When viewing events and their effects, ensure you are looking at the day level for
Time. If you have qualified your event, then ensure that you select the qualified
dimension value at the level you selected. When viewing events from other levels you
will see an aggregated or allocated value which may not match what you expect to see.
Effect of a promotion event on a measure
When you associate a promotion event with a measure, Oracle Demand Planning
applies the lift value (for each intersection, New Value = Existing Value + Lift) or the lift
percent (for each intersection, New Value = Existing Value * [1 + {Lift/100}]) of the
absolute lift (for each intersection, New Value = Lift).
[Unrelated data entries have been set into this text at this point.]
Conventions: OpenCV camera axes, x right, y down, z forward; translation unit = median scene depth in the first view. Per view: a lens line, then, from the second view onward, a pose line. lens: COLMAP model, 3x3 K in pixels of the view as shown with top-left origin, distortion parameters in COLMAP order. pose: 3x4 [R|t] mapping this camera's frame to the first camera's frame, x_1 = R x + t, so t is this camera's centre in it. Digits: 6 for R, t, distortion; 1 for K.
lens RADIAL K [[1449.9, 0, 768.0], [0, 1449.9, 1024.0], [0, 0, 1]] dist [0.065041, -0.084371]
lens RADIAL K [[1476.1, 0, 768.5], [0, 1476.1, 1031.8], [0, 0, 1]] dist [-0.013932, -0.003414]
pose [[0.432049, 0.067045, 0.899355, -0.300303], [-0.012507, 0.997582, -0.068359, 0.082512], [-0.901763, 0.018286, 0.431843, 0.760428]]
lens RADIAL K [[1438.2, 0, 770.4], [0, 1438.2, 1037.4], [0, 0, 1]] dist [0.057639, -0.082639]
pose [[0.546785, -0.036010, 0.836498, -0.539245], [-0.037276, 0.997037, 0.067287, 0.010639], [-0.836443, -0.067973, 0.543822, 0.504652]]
Effect of a product introduction event on a measure
When you associate a product introduction event with a measure, Oracle Demand
Planning calculates the effect of the event as follows:
6. For a lifecycle event: Forecast for new product = Sum over all specified base
products (specified weights applied to each base product * History for base
product, with optional lag). Cannibalizations take away from the specified
product a specified fraction of the forecast for the newly introduced product.
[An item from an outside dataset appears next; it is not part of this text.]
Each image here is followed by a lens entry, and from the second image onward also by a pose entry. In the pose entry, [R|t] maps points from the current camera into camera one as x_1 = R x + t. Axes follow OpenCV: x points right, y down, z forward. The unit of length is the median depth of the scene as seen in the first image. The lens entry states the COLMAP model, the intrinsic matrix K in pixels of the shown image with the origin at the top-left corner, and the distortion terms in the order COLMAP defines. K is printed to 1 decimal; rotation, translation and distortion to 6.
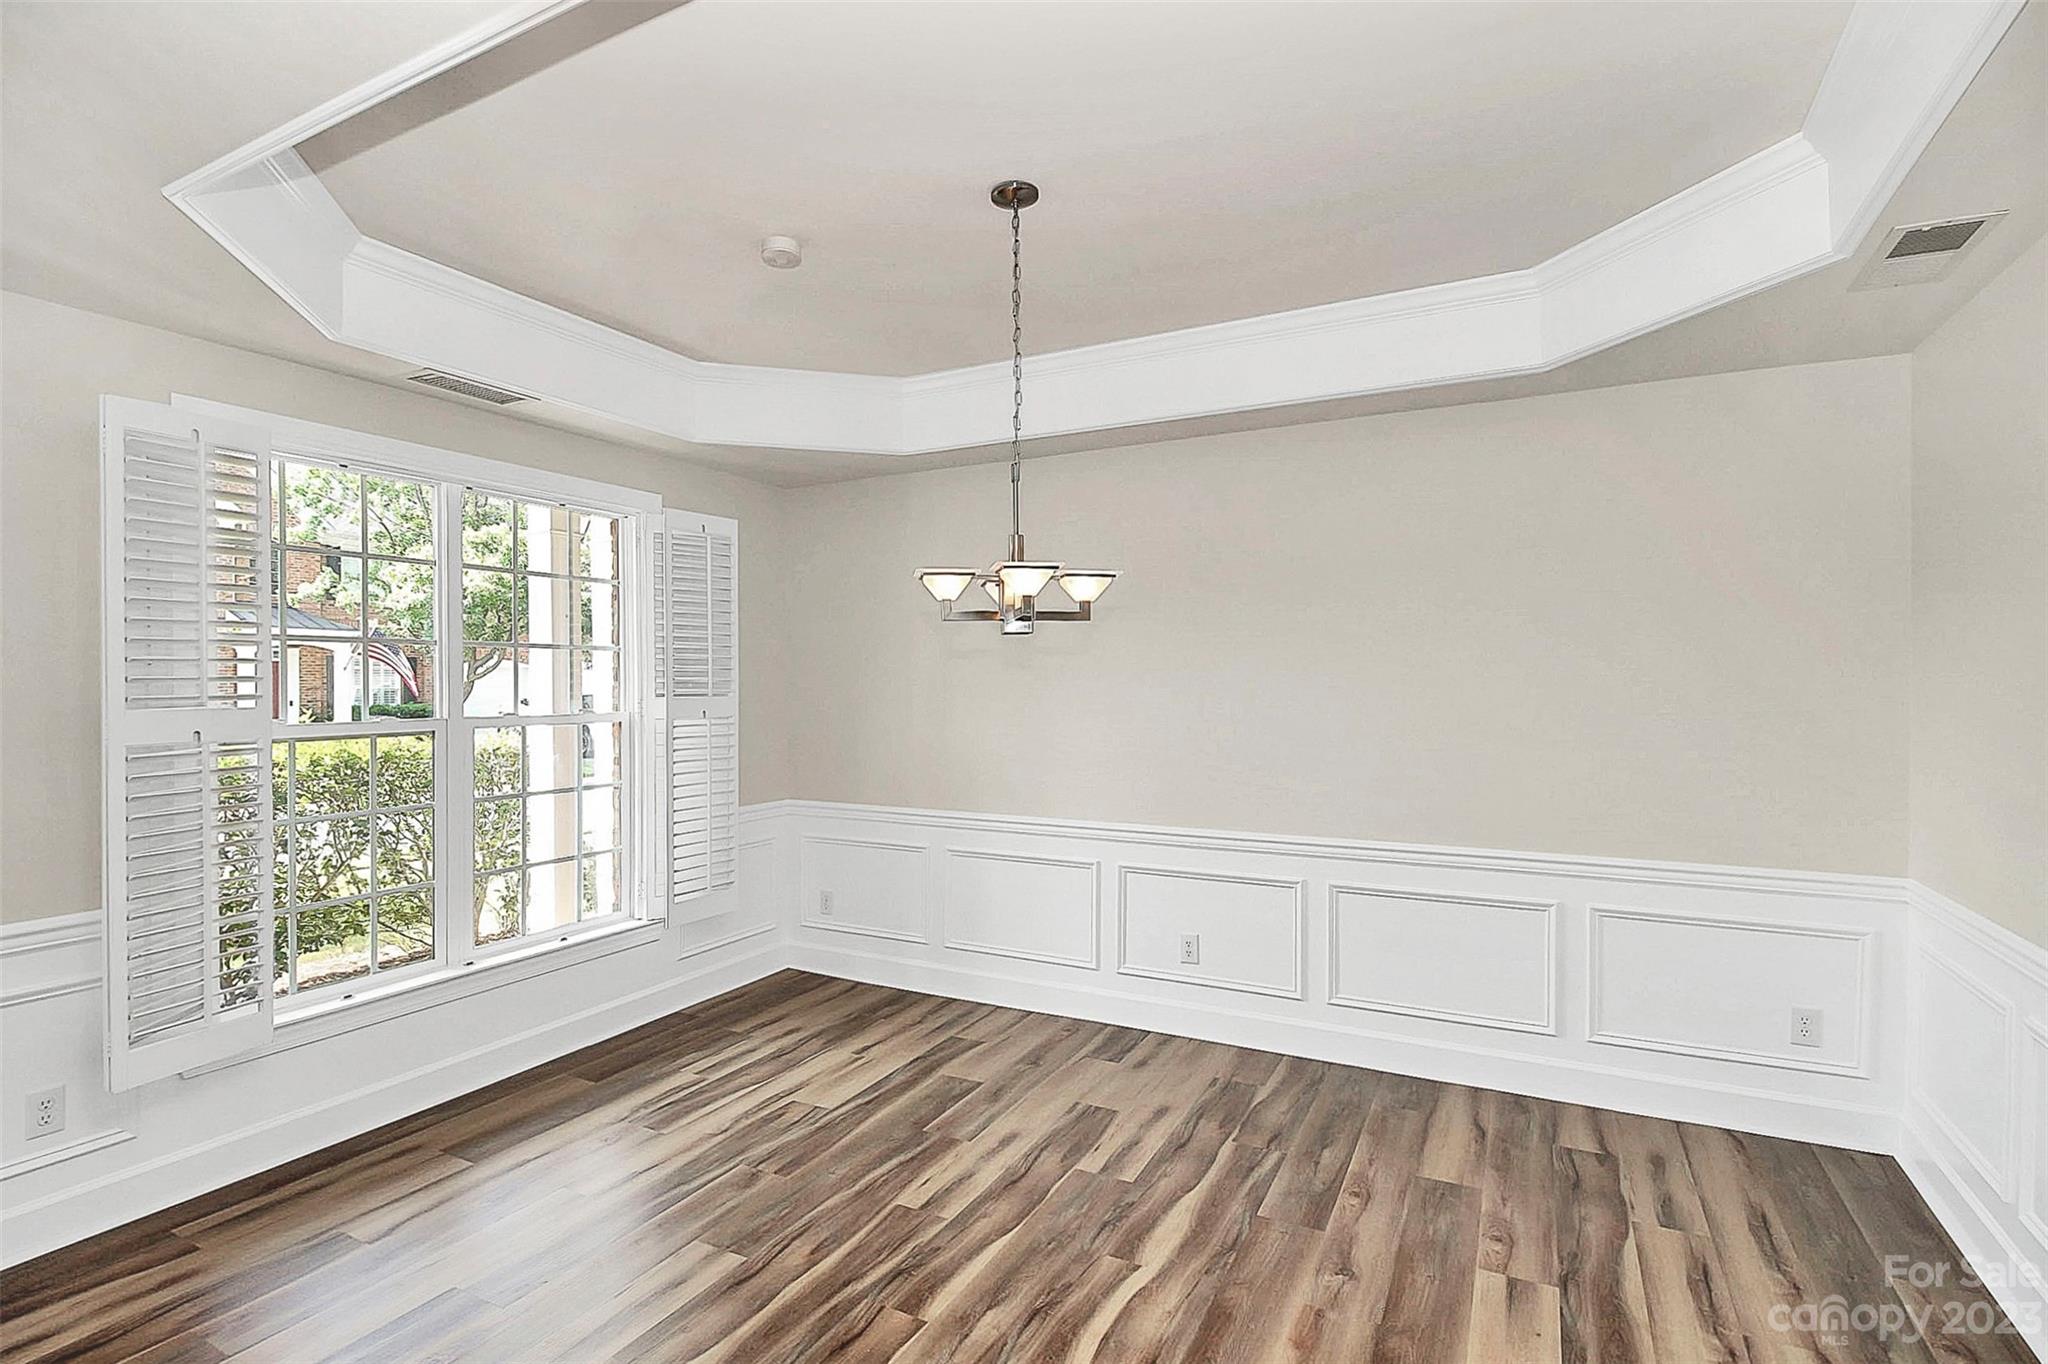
lens RADIAL K [[982.2, 0, 1019.1], [0, 982.2, 675.3], [0, 0, 1]] dist [0.005747, -0.004401]
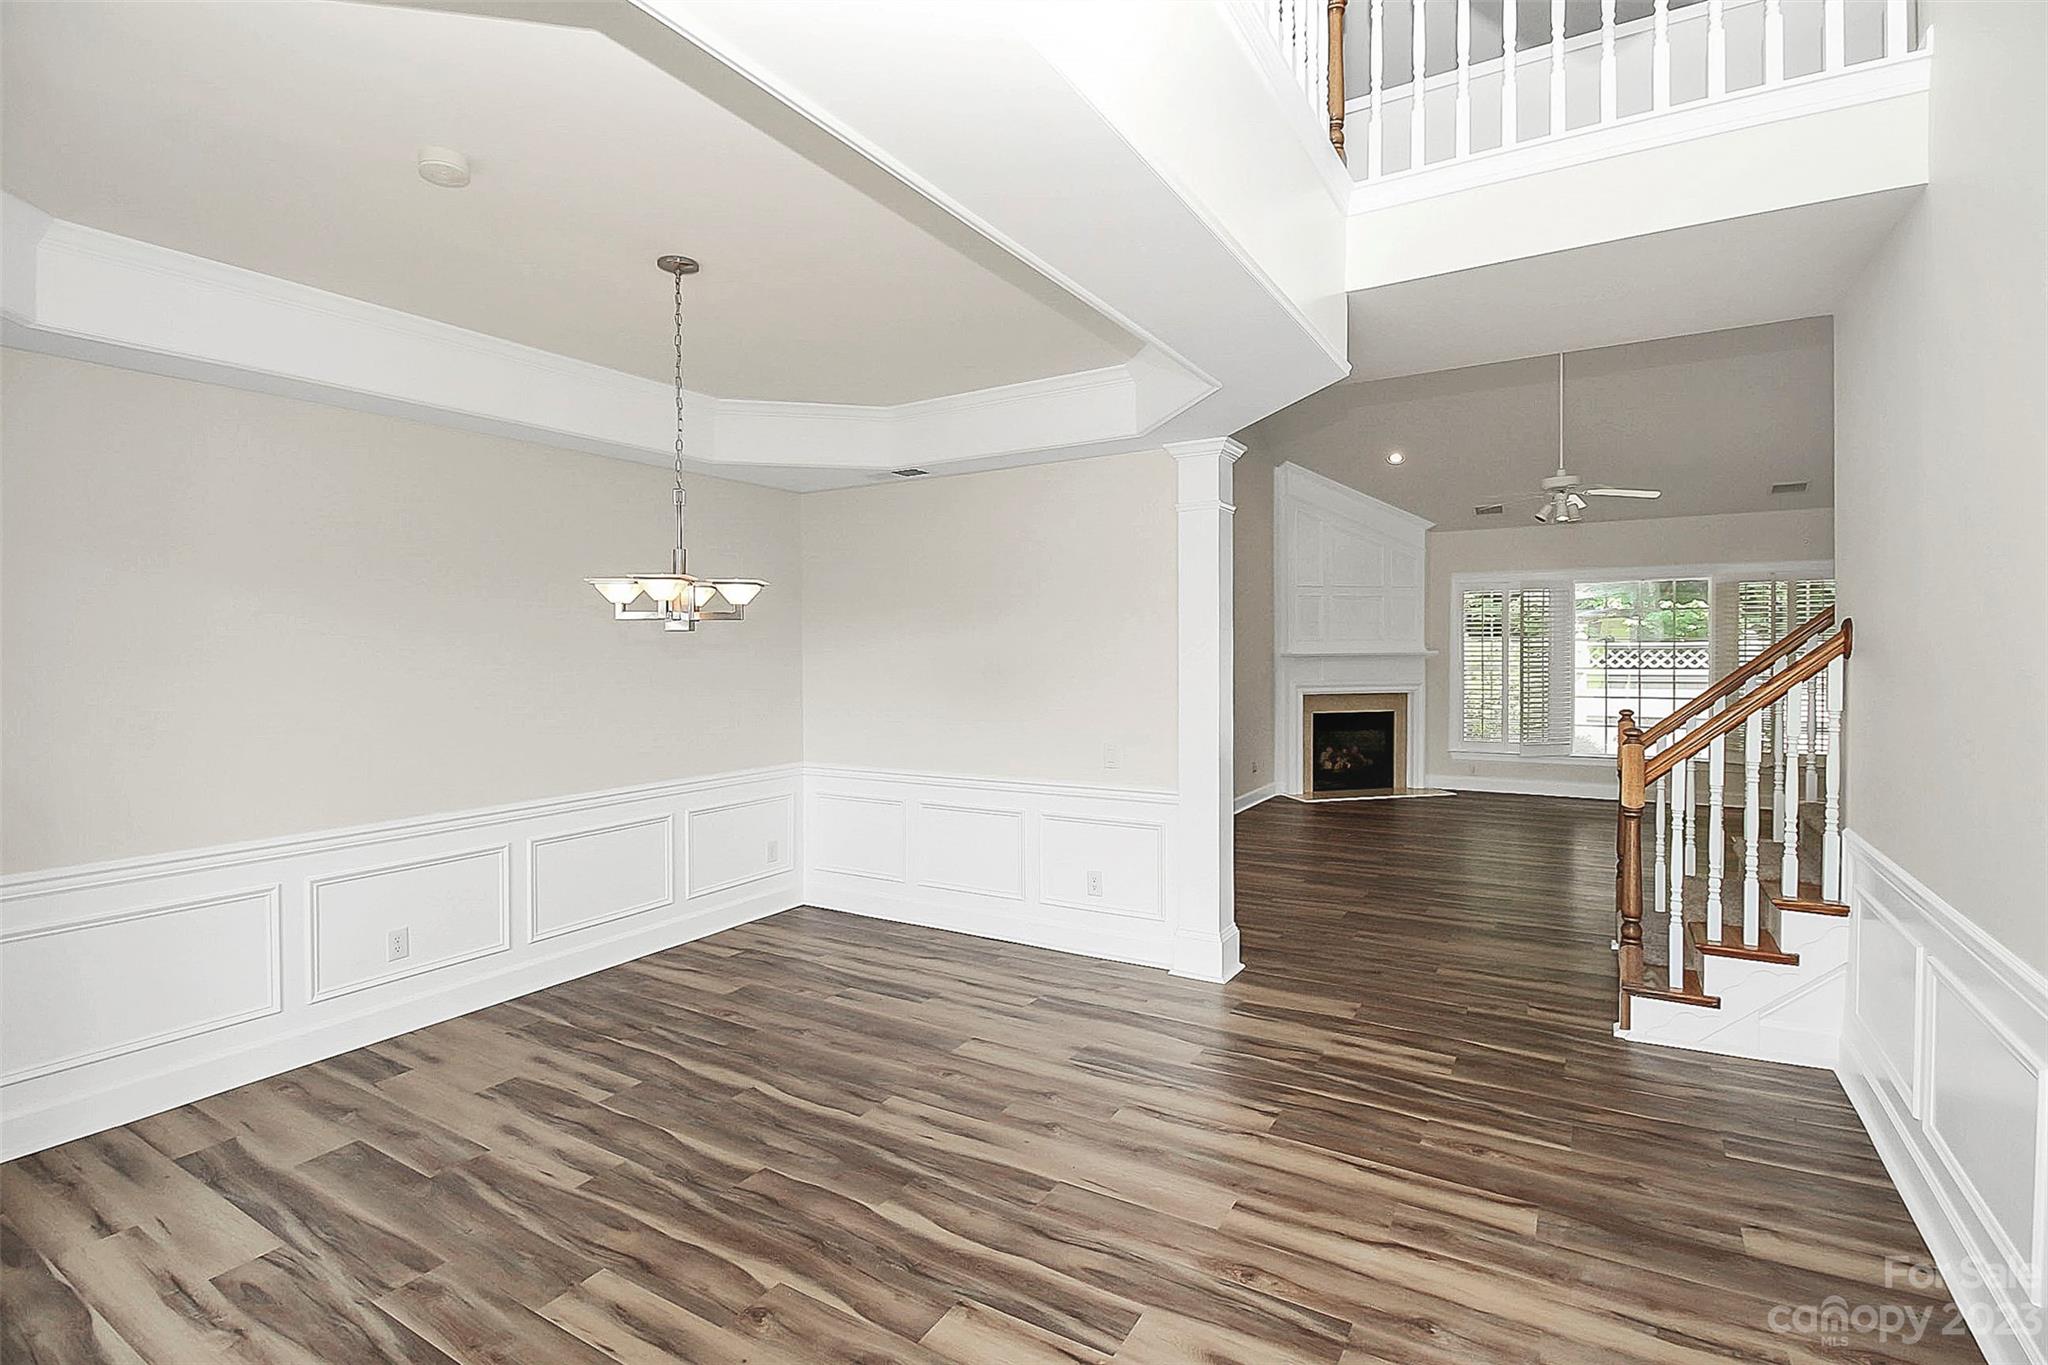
lens RADIAL K [[982.2, 0, 1022.5], [0, 982.2, 675.5], [0, 0, 1]] dist [0.005747, -0.004401]
pose [[0.054064, -0.022125, 0.998292, -0.967774], [0.001796, 0.999755, 0.022061, -0.007307], [-0.998536, 0.000600, 0.054091, 0.431029]]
For a supercession event: Forecast for new product = Sum over all specified
base products (specified weights applied to each product * Forecast for that base
product).
Effect of a product phase out event on a measure
When you associate a product phase out event with a measure, Oracle Demand
Planning calculates the effect of the event as linear decay rate, with specified start and
end dates and the factor of the start day's forecast remaining at the end day. The end
day's value is the factor times the start day's value; values between start and end are
linearly interpreted.
Effect of multiple events on a measure
When a measure is associated with multiple events, Oracle Demand Planning applies
the events in the following order:
1. New product introductions
2. Product phase outs
3. Optional promotion events
4. Mandatory promotion events
Optional events are calculated before mandatory events for the following reason:
Assume that you are a store retailer, who offers a storewide 10% discount on
Saturdays. The discount is a mandatory event — it happens to all transactions on that
day. A customer comes in with a $50 voucher. The voucher is an optional event which
may not happen for each transaction. The storewide discount is always taken before
the voucher is used. In addition, its unlikely that the vendor would allow a customer to
use two optional events for one transaction. For example, you couldn't use a $50
voucher and a voucher for 50% off anything at the same time.